Back in about 1936, Raoul Desvernine had this to say about Sarbanes-Oxley 70 years before its stranglehold on corporate America:

The Securities and Exchange Act not only attempts the Federal control of all securities markets, but, by asserting jurisdiction over the stock exchanges as alleged instrumentalities of interstste commerce, reaches into the field not only of the regulation but also of the prescription of corporate and financial practices and accounting methods of private enterprises, many of which are wholly interstate in their activities.

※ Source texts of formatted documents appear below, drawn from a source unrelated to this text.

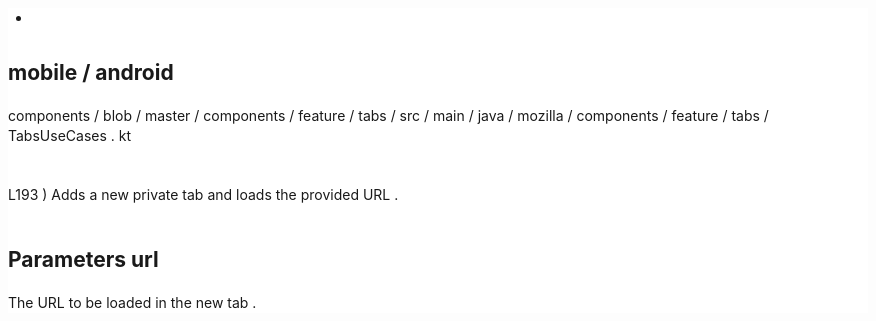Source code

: -
mobile
/
android
-
components
/
blob
/
master
/
components
/
feature
/
tabs
/
src
/
main
/
java
/
mozilla
/
components
/
feature
/
tabs
/
TabsUseCases
.
kt
#
L193
)
Adds
a
new
private
tab
and
loads
the
provided
URL
.
#
#
#
Parameters
url
-
The
URL
to
be
loaded
in
the
new
tab
.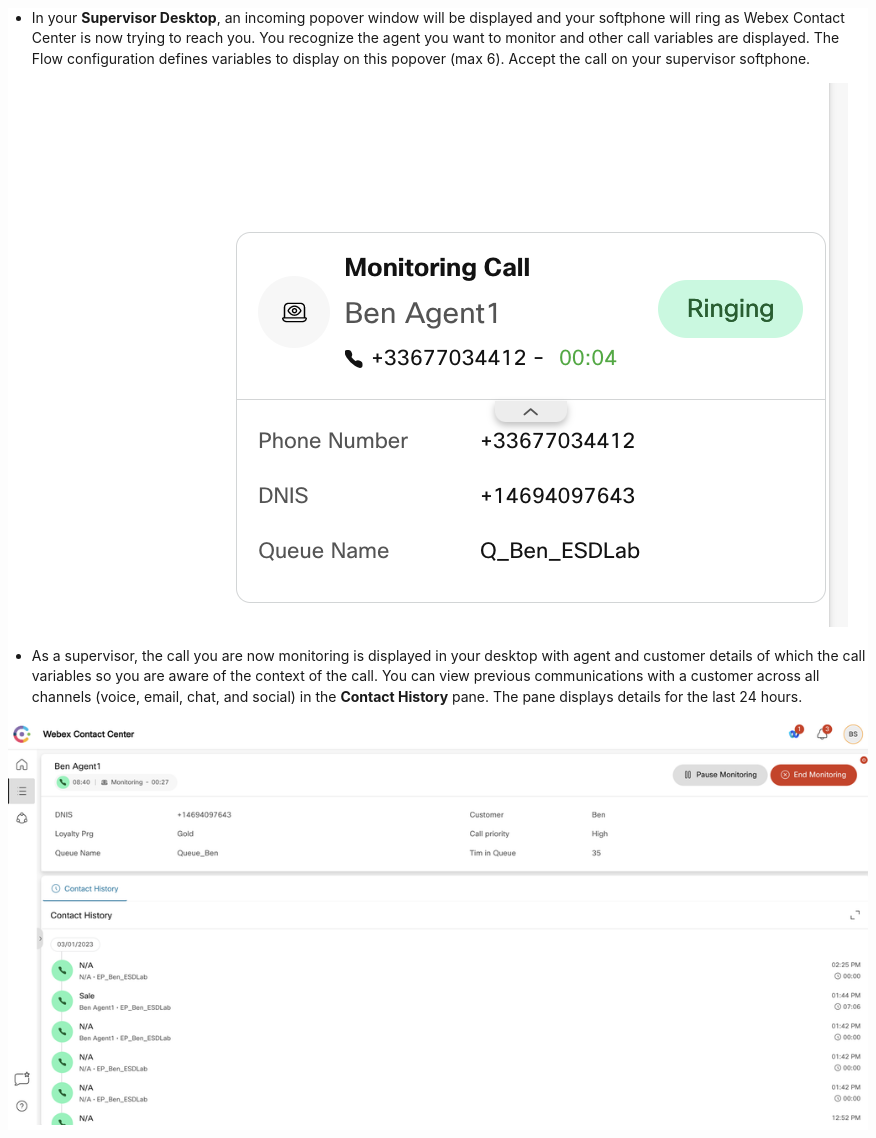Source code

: - In your **Supervisor Desktop**, an incoming popover window will be displayed and your softphone will ring as Webex Contact Center is now trying to reach you. You recognize the agent you want to monitor and other call variables are displayed. The Flow configuration defines variables to display on this popover (max 6). Accept the call on your supervisor softphone.

![Lab_4_ESD](/assets/images/Lab4_ESD_11_monitor.png)

- As a supervisor, the call you are now monitoring is displayed in your desktop with agent and customer details of which the call variables so you are aware of the context of the call. You can view previous communications with a customer across all channels (voice, email, chat, and social) in the **Contact History** pane. The pane displays details for the last 24 hours.

![Lab_4_ESD](/assets/images/Lab4_ESD_12_monitor.png)
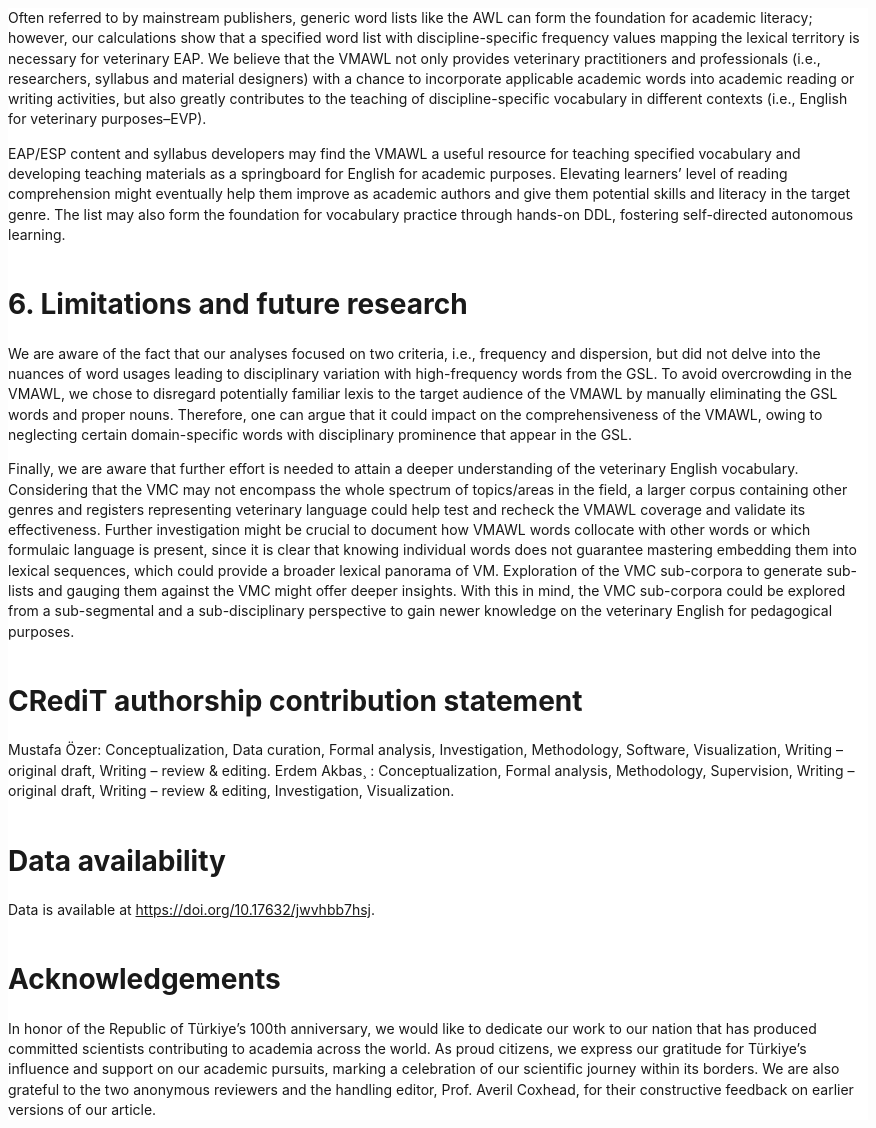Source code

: Often referred to by mainstream publishers, generic word lists like the AWL can form the foundation for academic literacy; however, our calculations show that a specified word list with discipline-specific frequency values mapping the lexical territory is necessary for veterinary EAP. We believe that the VMAWL not only provides veterinary practitioners and professionals (i.e., researchers, syllabus and material designers) with a chance to incorporate applicable academic words into academic reading or writing activities, but also greatly contributes to the teaching of discipline-specific vocabulary in different contexts (i.e., English for veterinary purposes–EVP).

EAP/ESP content and syllabus developers may find the VMAWL a useful resource for teaching specified vocabulary and developing teaching materials as a springboard for English for academic purposes. Elevating learners’ level of reading comprehension might eventually help them improve as academic authors and give them potential skills and literacy in the target genre. The list may also form the foundation for vocabulary practice through hands-on DDL, fostering self-directed autonomous learning.

# 6. Limitations and future research

We are aware of the fact that our analyses focused on two criteria, i.e., frequency and dispersion, but did not delve into the nuances of word usages leading to disciplinary variation with high-frequency words from the GSL. To avoid overcrowding in the VMAWL, we chose to disregard potentially familiar lexis to the target audience of the VMAWL by manually eliminating the GSL words and proper nouns. Therefore, one can argue that it could impact on the comprehensiveness of the VMAWL, owing to neglecting certain domain-specific words with disciplinary prominence that appear in the GSL.

Finally, we are aware that further effort is needed to attain a deeper understanding of the veterinary English vocabulary. Considering that the VMC may not encompass the whole spectrum of topics/areas in the field, a larger corpus containing other genres and registers representing veterinary language could help test and recheck the VMAWL coverage and validate its effectiveness. Further investigation might be crucial to document how VMAWL words collocate with other words or which formulaic language is present, since it is clear that knowing individual words does not guarantee mastering embedding them into lexical sequences, which could provide a broader lexical panorama of VM. Exploration of the VMC sub-corpora to generate sub-lists and gauging them against the VMC might offer deeper insights. With this in mind, the VMC sub-corpora could be explored from a sub-segmental and a sub-disciplinary perspective to gain newer knowledge on the veterinary English for pedagogical purposes.

# CRediT authorship contribution statement

Mustafa Özer: Conceptualization, Data curation, Formal analysis, Investigation, Methodology, Software, Visualization, Writing – original draft, Writing – review & editing. Erdem Akbas¸ : Conceptualization, Formal analysis, Methodology, Supervision, Writing – original draft, Writing – review & editing, Investigation, Visualization.

# Data availability

Data is available at https://doi.org/10.17632/jwvhbb7hsj.

# Acknowledgements

In honor of the Republic of Türkiye’s 100th anniversary, we would like to dedicate our work to our nation that has produced committed scientists contributing to academia across the world. As proud citizens, we express our gratitude for Türkiye’s influence and support on our academic pursuits, marking a celebration of our scientific journey within its borders. We are also grateful to the two anonymous reviewers and the handling editor, Prof. Averil Coxhead, for their constructive feedback on earlier versions of our article.
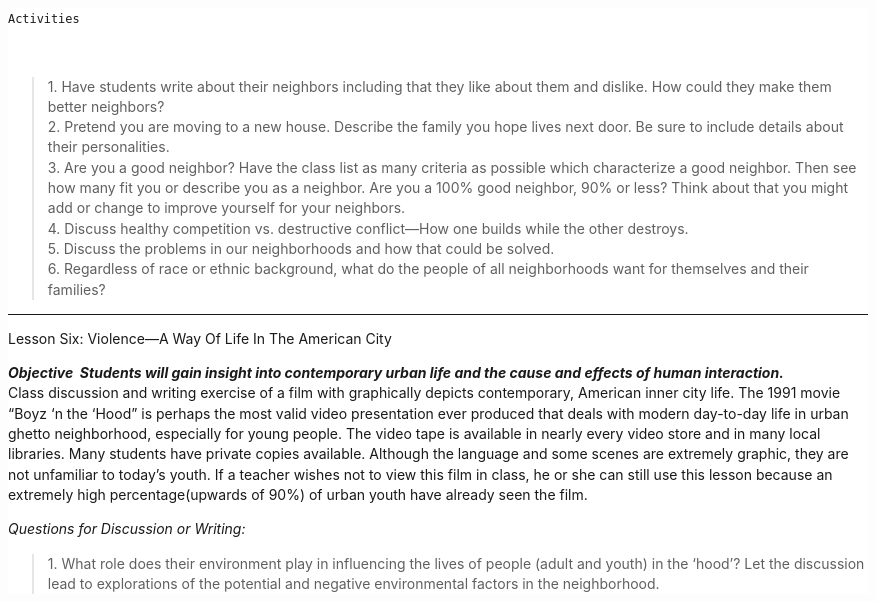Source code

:     Activities
   </i>
  </b>
  <br/>
 </p>
 <blockquote>
  <dl>
   <dt>
    1. Have students write about their neighbors including that they like about them and dislike. How could they make them better neighbors?
    <dt>
     2. Pretend you are moving to a new house. Describe the family you hope lives next door. Be sure to include details about their personalities.
     <dt>
      3. Are you a good neighbor? Have the class list as many criteria as possible which characterize a good neighbor. Then see how many fit you or describe you as a neighbor. Are you a 100% good neighbor, 90% or less? Think about that you might add or change to improve yourself for your neighbors.
      <dt>
       4. Discuss healthy competition vs. destructive conflict—How one builds while the other destroys.
       <dt>
        5. Discuss the problems in our neighborhoods and how that could be solved.
        <dt>
         6. Regardless of race or ethnic background, what do the people of all neighborhoods want for themselves and their families?
        </dt>
       </dt>
      </dt>
     </dt>
    </dt>
   </dt>
  </dl>
 </blockquote>
 <hr/>
 Lesson Six: Violence—A Way Of Life In The American City
 <p>
  <b>
   <i>
    Objective  Students will gain insight into contemporary urban life and the cause and effects of human interaction.
   </i>
  </b>
  <br/>
  Class discussion and writing exercise of a film with graphically depicts contemporary, American inner city life. The 1991 movie “Boyz ‘n the ‘Hood” is perhaps the most valid video presentation ever produced that deals with modern day-to-day life in urban ghetto neighborhood, especially for young people. The video tape is available in nearly every video store and in many local libraries. Many students have private copies available. Although the language and some scenes are extremely graphic, they are not unfamiliar to today’s youth. If a teacher wishes not to view this film in class, he or she can still use this lesson because an extremely high percentage(upwards of 90%) of urban youth have already seen the film.
 </p>
<p>
  <i>
   Questions for Discussion or Writing:
  </i>
 </p>
<blockquote>
  <dl>
   <dt>
    1. What role does their environment play in influencing the lives of people (adult and youth) in the ‘hood’? Let the discussion lead to explorations of the potential and negative environmental factors in the neighborhood.
    <dt>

...The Securities and Exchange Act, and the Public Utility Holding Act, were proposed as needed reforms of abuses and malpractices and for the necessary protection of the public, but, as finally enacted, they far exceed any such specific and worthy purposes and extend the "spheres" of government activities into a rather complete management of private enterprises. They are not merely regulatory; they are, in fact, managerial.